Mr Mondialisation : Si tout se déroule dans un « micro-lieu », celui-ci peut résonner à l'échelle planétaire et faire écho à de nombreuses autres luttes, comme celle récente contre l'A69. Il s'agit du combat de David contre Goliath, illustré par un cas précis. Mais si David obtient quelques maigres victoires, comme l'abandon du solarium, c'est bien Goliath qui l'emporte. Comment ne pas se sentir démuni ?
Vincent Lapize : « Pour en avoir discuté avec les personnes les plus actives, elles me disent souvent que c'est grâce à la lutte qu'elles sont sorties de la sidération. Elles y trouvent de la ressource, des réseaux, et se raccordent à d'autres luttes. Il y a bien un côté universel mais en luttant sur place, on sème des graines.
Certes, c'est David contre Goliath, mais la tendance peut toujours s'inverser, on ne sait jamais comment un combat finit. Les mobilisations citoyennes des dernières décennies ont pu entraîner des mouvements très larges de contestation : il ne s'agit alors plus juste d'un espace, mais d'un choix de société. Cela donne le sentiment de se sentir utile, acteur par rapport à un mouvement plus large.
Ici, les gens n'étaient pas naïfs en pensant qu'ils allaient gagner. Toutefois, cela restait indispensable de le faire, quand d'autres jardiniers plus résignés disaient que ça ne servait à rien. Or, il n'y a rien de productif dans la résignation. On ne sait jamais quelle forme ce genre de combat peut prendre. Les personnes qui se sont battues aux Jardins des Vertus ont beaucoup subi, mais elles repartent la tête haute. »

◆ ◆ ◆

— Travail à faire —
**1.** Relevez tous les noms propres qui apparaissent dans la réponse de Vincent Lapize, dans l'extrait.
**2.** Recopiez le passage de l'extrait compris entre « Mr Mondialisation : Si » et « sentir démuni ? », ces deux bornes incluses.

[Données de suivi de correspondance de points]
◆ ◆ ◆

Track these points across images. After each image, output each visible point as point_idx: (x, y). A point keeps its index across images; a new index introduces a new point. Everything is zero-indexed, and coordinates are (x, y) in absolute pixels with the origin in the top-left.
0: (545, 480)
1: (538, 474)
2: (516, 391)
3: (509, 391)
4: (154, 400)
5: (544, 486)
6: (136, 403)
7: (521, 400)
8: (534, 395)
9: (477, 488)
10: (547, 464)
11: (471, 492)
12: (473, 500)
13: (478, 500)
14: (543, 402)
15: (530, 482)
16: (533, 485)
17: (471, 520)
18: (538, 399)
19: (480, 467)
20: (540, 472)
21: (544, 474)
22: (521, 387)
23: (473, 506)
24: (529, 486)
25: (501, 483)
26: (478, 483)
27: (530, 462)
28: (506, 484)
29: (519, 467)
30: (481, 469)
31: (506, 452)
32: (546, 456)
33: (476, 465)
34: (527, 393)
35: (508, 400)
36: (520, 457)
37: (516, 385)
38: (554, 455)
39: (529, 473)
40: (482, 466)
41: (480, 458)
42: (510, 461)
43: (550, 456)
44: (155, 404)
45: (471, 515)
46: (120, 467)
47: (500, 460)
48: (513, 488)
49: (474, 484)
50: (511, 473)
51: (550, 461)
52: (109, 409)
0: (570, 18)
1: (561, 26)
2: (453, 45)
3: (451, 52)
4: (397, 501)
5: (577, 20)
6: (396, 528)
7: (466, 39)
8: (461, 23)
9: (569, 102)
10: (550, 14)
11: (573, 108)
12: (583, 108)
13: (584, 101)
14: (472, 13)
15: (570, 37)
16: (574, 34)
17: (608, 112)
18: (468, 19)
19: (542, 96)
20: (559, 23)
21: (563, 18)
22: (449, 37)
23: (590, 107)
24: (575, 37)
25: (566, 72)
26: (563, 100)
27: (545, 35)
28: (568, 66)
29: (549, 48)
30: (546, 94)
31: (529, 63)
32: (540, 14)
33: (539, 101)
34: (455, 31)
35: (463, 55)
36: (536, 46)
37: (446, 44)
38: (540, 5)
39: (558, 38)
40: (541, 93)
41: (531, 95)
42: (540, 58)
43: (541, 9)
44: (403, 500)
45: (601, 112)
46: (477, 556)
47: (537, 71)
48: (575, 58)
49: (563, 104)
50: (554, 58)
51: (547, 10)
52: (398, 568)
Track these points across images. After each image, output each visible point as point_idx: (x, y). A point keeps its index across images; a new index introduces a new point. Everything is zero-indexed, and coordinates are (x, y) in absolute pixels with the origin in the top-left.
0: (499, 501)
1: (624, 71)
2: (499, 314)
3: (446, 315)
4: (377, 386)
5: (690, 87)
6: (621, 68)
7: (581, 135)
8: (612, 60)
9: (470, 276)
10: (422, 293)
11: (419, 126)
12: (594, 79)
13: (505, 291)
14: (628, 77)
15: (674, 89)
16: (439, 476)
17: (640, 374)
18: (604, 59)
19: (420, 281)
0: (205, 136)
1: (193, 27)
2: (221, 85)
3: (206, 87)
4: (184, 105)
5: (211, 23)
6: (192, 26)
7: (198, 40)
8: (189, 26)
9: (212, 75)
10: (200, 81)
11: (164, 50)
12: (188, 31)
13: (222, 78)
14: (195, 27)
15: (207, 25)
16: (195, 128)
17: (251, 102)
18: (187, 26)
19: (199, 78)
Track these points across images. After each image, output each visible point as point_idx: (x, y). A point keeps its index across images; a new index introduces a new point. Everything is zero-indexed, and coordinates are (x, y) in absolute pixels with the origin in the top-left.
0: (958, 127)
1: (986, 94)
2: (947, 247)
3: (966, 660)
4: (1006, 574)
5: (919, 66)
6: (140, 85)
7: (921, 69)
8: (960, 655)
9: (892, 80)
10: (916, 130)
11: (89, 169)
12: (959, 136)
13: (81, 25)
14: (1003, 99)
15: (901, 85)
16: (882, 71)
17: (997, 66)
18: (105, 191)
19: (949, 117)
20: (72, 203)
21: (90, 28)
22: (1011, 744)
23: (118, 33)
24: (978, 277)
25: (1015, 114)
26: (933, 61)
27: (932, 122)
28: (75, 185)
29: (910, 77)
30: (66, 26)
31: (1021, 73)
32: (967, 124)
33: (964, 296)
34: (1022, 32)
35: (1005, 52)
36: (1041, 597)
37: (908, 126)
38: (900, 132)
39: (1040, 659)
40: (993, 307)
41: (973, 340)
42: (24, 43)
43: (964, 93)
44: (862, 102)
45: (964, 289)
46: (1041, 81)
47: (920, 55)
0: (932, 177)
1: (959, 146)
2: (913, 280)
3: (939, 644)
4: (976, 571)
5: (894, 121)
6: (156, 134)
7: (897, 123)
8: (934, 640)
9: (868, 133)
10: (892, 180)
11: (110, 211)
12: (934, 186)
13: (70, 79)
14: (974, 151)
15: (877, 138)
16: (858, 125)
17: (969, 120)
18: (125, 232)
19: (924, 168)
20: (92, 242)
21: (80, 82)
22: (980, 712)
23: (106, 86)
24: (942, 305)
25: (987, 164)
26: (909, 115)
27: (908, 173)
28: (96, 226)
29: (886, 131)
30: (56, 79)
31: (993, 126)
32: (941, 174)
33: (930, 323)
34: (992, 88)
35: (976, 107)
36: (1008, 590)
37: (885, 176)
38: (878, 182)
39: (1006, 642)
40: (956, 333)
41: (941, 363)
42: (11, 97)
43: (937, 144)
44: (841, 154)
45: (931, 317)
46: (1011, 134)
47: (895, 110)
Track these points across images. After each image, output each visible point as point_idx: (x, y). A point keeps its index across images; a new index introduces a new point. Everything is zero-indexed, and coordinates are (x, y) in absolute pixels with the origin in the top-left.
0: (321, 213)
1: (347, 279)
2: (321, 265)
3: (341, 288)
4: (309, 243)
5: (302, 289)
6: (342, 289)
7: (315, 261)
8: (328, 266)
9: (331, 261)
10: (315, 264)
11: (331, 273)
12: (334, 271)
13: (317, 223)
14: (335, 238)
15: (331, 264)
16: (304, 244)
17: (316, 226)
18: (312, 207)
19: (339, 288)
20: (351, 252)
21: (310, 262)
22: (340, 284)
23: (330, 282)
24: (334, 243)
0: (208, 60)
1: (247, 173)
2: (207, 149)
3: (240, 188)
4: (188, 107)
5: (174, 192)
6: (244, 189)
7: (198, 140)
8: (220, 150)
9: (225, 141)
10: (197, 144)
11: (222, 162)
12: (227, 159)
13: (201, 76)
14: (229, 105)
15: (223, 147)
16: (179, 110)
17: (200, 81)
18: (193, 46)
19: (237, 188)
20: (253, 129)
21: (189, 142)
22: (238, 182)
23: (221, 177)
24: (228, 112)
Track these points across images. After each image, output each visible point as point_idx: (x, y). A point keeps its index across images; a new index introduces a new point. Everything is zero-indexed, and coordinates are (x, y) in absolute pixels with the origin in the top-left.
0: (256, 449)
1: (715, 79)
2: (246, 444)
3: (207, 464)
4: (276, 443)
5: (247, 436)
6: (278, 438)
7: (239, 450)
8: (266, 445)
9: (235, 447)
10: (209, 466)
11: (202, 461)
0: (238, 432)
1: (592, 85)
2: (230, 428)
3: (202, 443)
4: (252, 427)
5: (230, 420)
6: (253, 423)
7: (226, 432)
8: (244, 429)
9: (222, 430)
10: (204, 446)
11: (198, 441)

◆ ◆ ◆

— Vos réponses écrites —
**1.** David, Goliath, Jardins des Vertus

**2.**
Mr Mondialisation : Si tout se déroule dans un « micro-lieu », celui-ci peut résonner à l'échelle planétaire et faire écho à de nombreuses autres luttes, comme celle récente contre l'A69. Il s'agit du combat de David contre Goliath, illustré par un cas précis. Mais si David obtient quelques maigres victoires, comme l'abandon du solarium, c'est bien Goliath qui l'emporte. Comment ne pas se sentir démuni ?